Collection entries
────

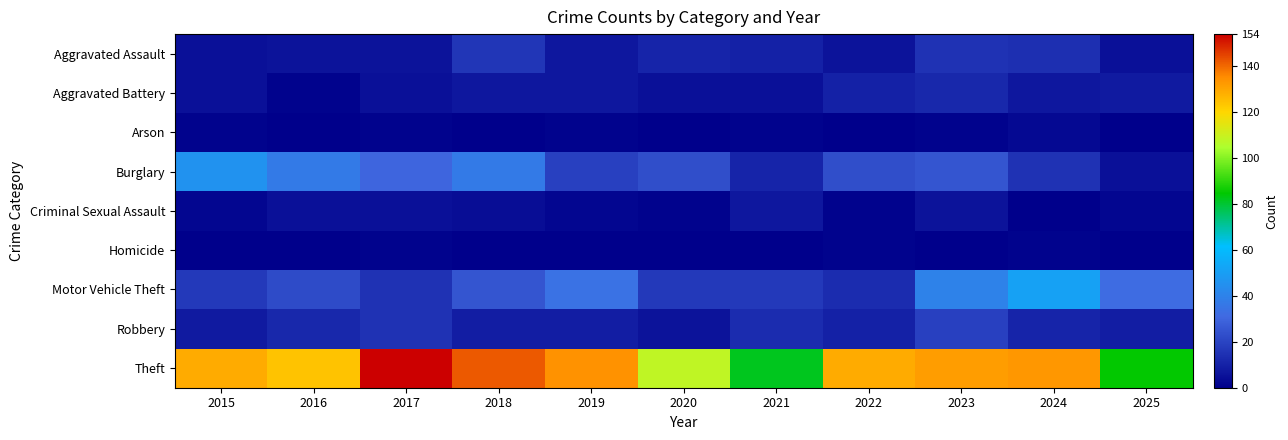

Count the number of data series in this chart.

9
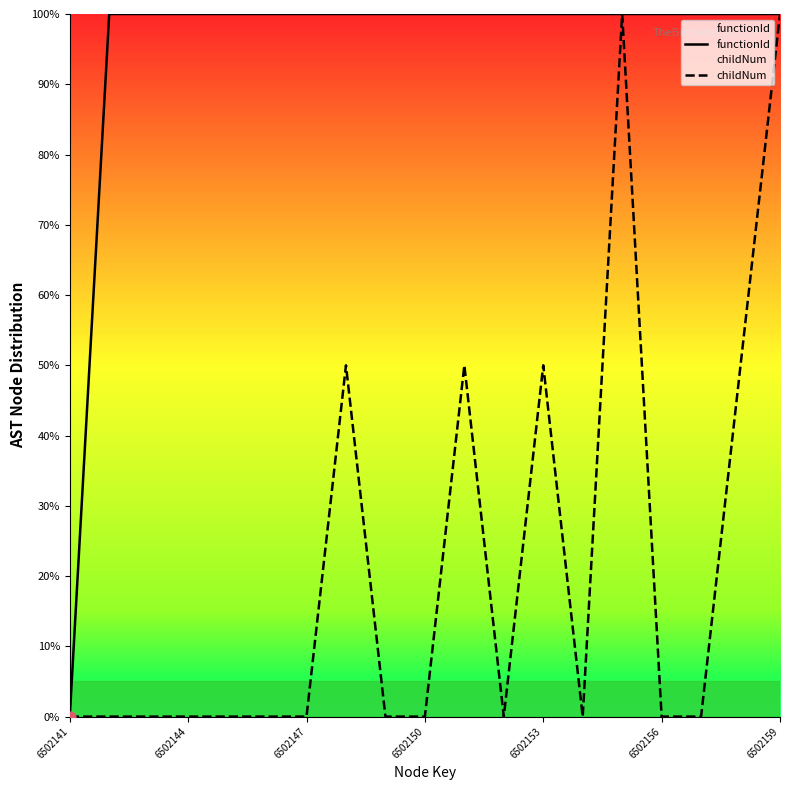

What is the total value across all series at 6502153?

150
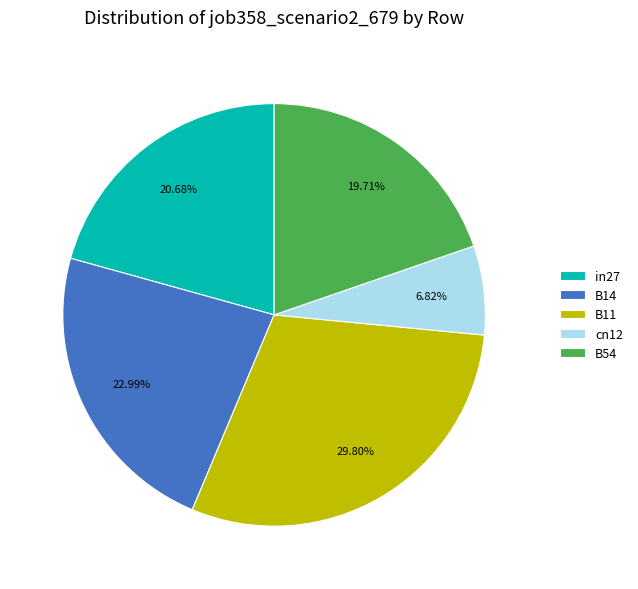

How many slices are in this pie chart?

5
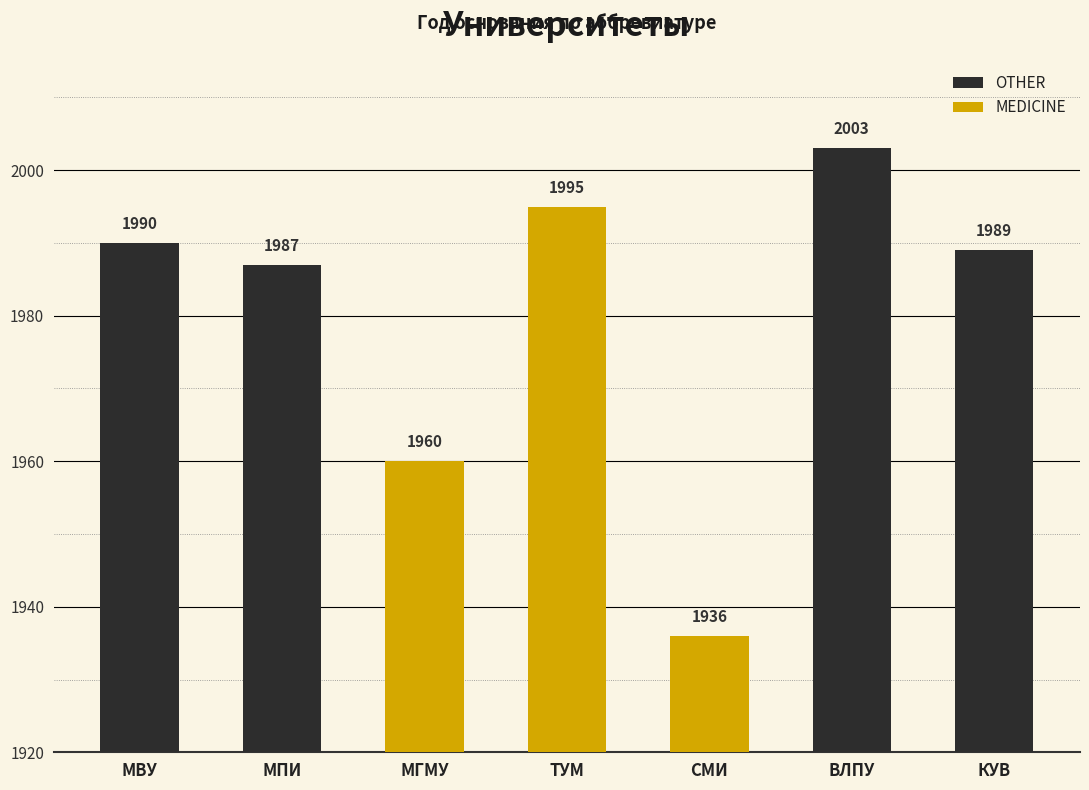

At which label does the data first exceed 1989?

МВУ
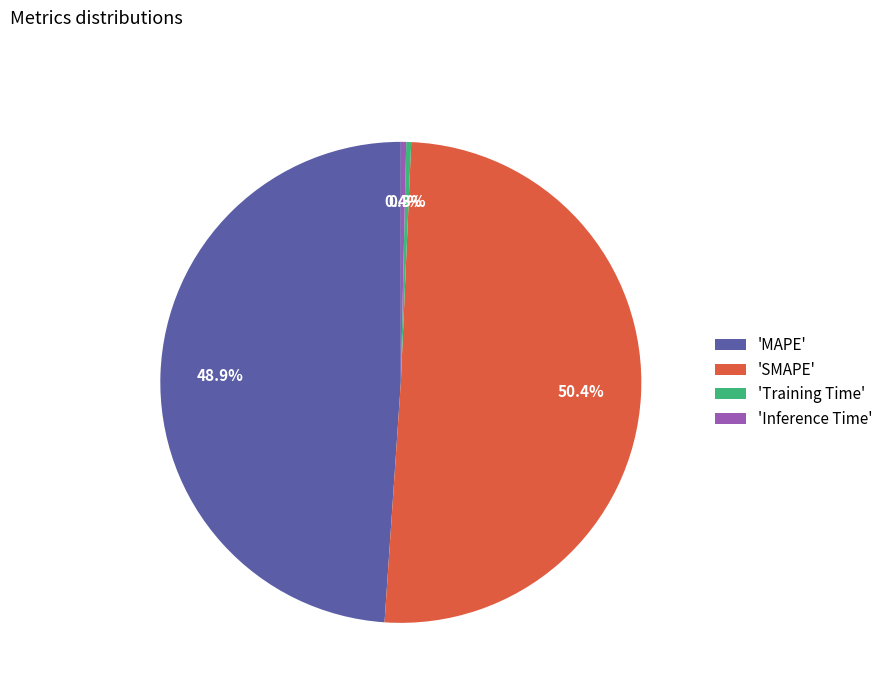

Is there any slice that represents more than half of the pie?

Yes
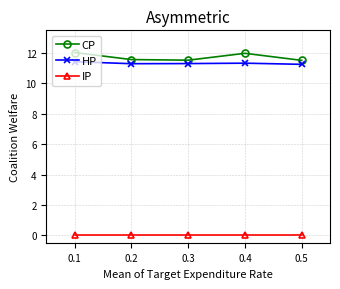

Is it true that IP equals 0.0 at 0.4?

True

────

▶ [What you are asked to do]:
Copy every row above word for word, leaving out the pictures.

▶ [Exercise result]:
Count the number of data series in this chart.

9

What is the total value across all series at 6502153?

150

How many slices are in this pie chart?

5

At which label does the data first exceed 1989?

МВУ

Is there any slice that represents more than half of the pie?

Yes

Is it true that IP equals 0.0 at 0.4?

True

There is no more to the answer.